Brussels and Ghent: Nature, Genius and the Figure of the Artist in the Netherlands, c.1420-c.1650
Dr Susan Jones
Thursday 1 – Saturday 3 June 2023
This tour is now full.
You may also be interested in our evening course From Life: Representing Nature in Northern European Art, 1500-1750.
Netherlandish painters were (and are) famed for their ability to capture nature through near-miraculous interactions of the eye, mind and hand, representing the tiniest details of things with such control of the pen or brush that it is genuinely astonishing. Their paintings, manuscript illuminations and drawings are often discussed in the light of rhetorical ideas about imitatio, classifying their activity as no more than imitation. On this tour, however, we shall think about more than observational skills. Through careful analysis of a series of famous works dating between c.1420 and c.1650, we shall reconsider contemporary ideas about creation, and what we would call ‘creativity’ – a kind of activity that implies the conversion of formlessness into matter, and of concept into material. We shall ponder the perception of God as the Supreme Creator, and the notion of ingenium – a kind of skill which cannot be learned but which is innate, and which is one of the bases for the modern idea of genius. What social or economic rewards were accrued by artists for their knowledge of the natural world? And what other figures – poets, writers, travelers or scientists – expressed new or important ideas about the world, or about man, which might shed some light on the art of the period?

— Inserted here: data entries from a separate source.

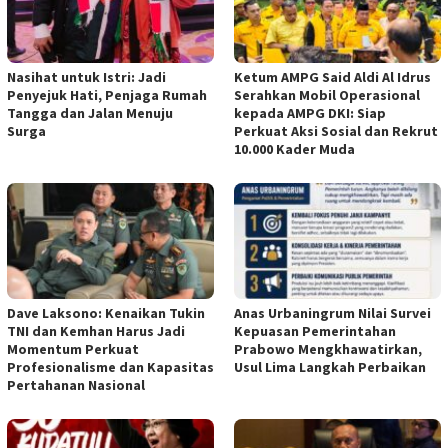
Nasihat untuk Istri: Jadi
Ketum AMPG Said Aldi Al Idrus
Penyejuk Hati, Penjaga Rumah
Serahkan Mobil Operasional
Tangga dan Jalan Menuju
kepada AMPG DKI: Siap
Surga
Perkuat Aksi Sosial dan Rekrut
10.000 Kader Muda
Dave Laksono: Kenaikan Tukin
Anas Urbaningrum Nilai Survei
TNI dan Kemhan Harus Jadi
Kepuasan Pemerintahan
Momentum Perkuat
Prabowo Mengkhawatirkan,
Profesionalisme dan Kapasitas
Usul Lima Langkah Perbaikan
Pertahanan Nasional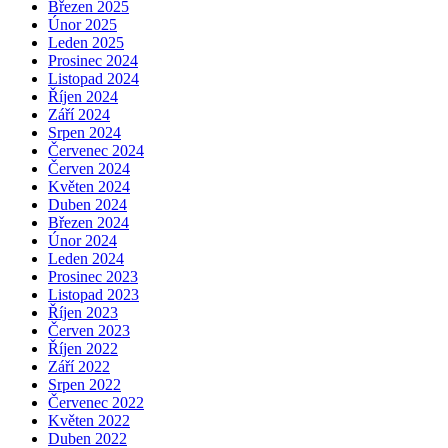
Březen 2025
Únor 2025
Leden 2025
Prosinec 2024
Listopad 2024
Říjen 2024
Září 2024
Srpen 2024
Červenec 2024
Červen 2024
Květen 2024
Duben 2024
Březen 2024
Únor 2024
Leden 2024
Prosinec 2023
Listopad 2023
Říjen 2023
Červen 2023
Říjen 2022
Září 2022
Srpen 2022
Červenec 2022
Květen 2022
Duben 2022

The tour runs over 3 days, starting with a morning’s lectures and discussion at the prestigious Royal Institute for Cultural Heritage in Brussels (the KIK-IRPA), founded in 1962 to identify, study and conserve Belgium’s vast cultural heritage. The institute famously laid the foundations for present-day methods and principles of technical and scientific analysis of artworks. In Brussels, we shall visit the Royal Museum of Art and History, the Royal Museum of Fine Arts and the Royal Library to study world-class paintings, manuscript illuminations and drawings. A whole morning will be spent in Ghent, looking at the Van Eyck brothers’ Ghent Altarpiece, regarded for many centuries as the definitive statement of the imitation of nature — but also a monument to the notion of the artist as creator.

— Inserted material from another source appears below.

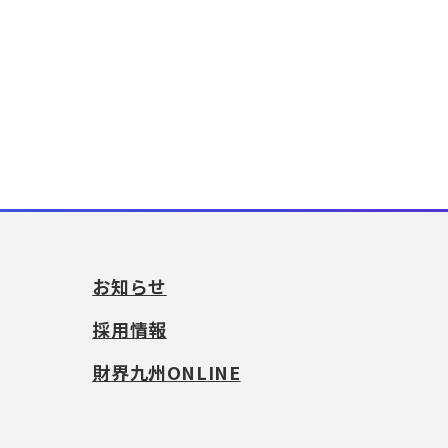
お知らせ
採用情報
財界九州ONLINE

Dr Susan Jones is a specialist in Northern European late medieval and Renaissance art. She has been Assistant Curator at The National Gallery, London (1994-96) and Fellow at The Art Institute of Chicago (1998–2001); in addition, she has taught widely both in the US and the UK. Between 2014 and 2016, she was Project Manager on the ‘Verona’ project (Van Eyck Research in OpeN Access), based at the Centre for the Study of the Flemish Primitives at the KIK-IRPA (Royal Institute for Cultural Heritage) in Brussels. Aside from her publications on Van Eyck, she is a co-author of Northern European and Spanish Paintings before 1600 in the Art Institute of Chicago: A Catalogue of the Collection (Yale University Press, 2008). Susan is currently Assistant Professor at Northeastern University London.